Dataset entries:
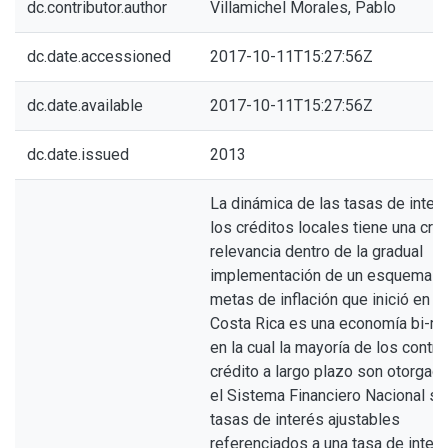
dc.contributor.author
Villamichel Morales, Pablo
dc.date.accessioned
2017-10-11T15:27:56Z
dc.date.available
2017-10-11T15:27:56Z
dc.date.issued
2013
La dinámica de las tasas de inter
los créditos locales tiene una cre
relevancia dentro de la gradual
implementación de un esquema d
metas de inflación que inició en 2
Costa Rica es una economía bi-m
en la cual la mayoría de los contr
crédito a largo plazo son otorgad
el Sistema Financiero Nacional s
tasas de interés ajustables
referenciados a una tasa de inter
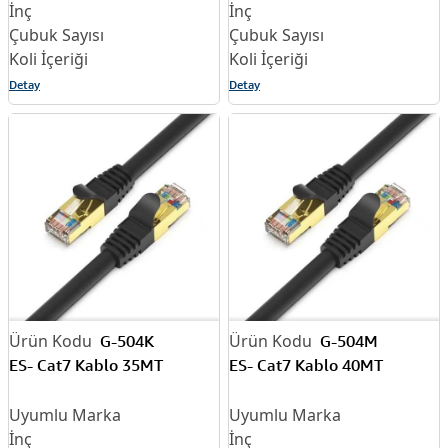
Detay
Detay
G-504K
G-504M
ES- Cat7 Kablo 35MT
ES- Cat7 Kablo 40MT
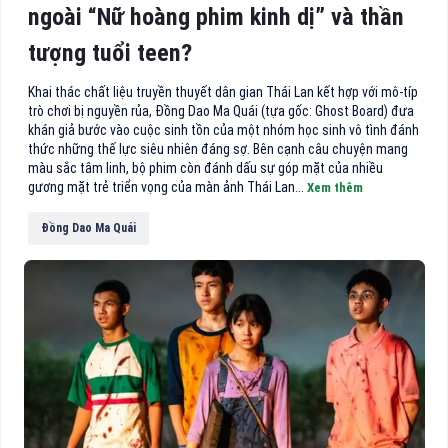
ngoài “Nữ hoàng phim kinh dị” và thần
tượng tuổi teen?
Khai thác chất liệu truyền thuyết dân gian Thái Lan kết hợp với mô-típ
trò chơi bị nguyền rủa, Đồng Dao Ma Quái (tựa gốc: Ghost Board) đưa
khán giả bước vào cuộc sinh tồn của một nhóm học sinh vô tình đánh
thức những thế lực siêu nhiên đáng sợ. Bên cạnh câu chuyện mang
màu sắc tâm linh, bộ phim còn đánh dấu sự góp mặt của nhiều
gương mặt trẻ triển vọng của màn ảnh Thái Lan...
Xem thêm
Đồng Dao Ma Quái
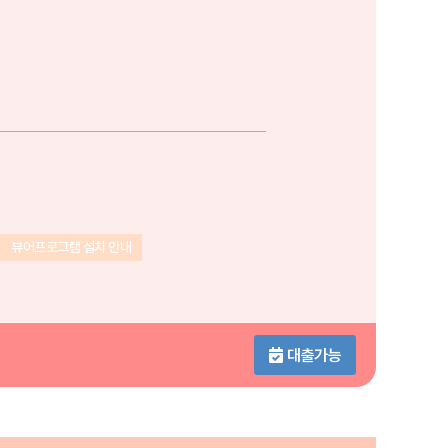
뷰어프로그램 설치 안내
대출가능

### Exercise:
From the records above, copy each line that contains the word "Thái".

### Exercise answer:
Khai thác chất liệu truyền thuyết dân gian Thái Lan kết hợp với mô-típ
gương mặt trẻ triển vọng của màn ảnh Thái Lan...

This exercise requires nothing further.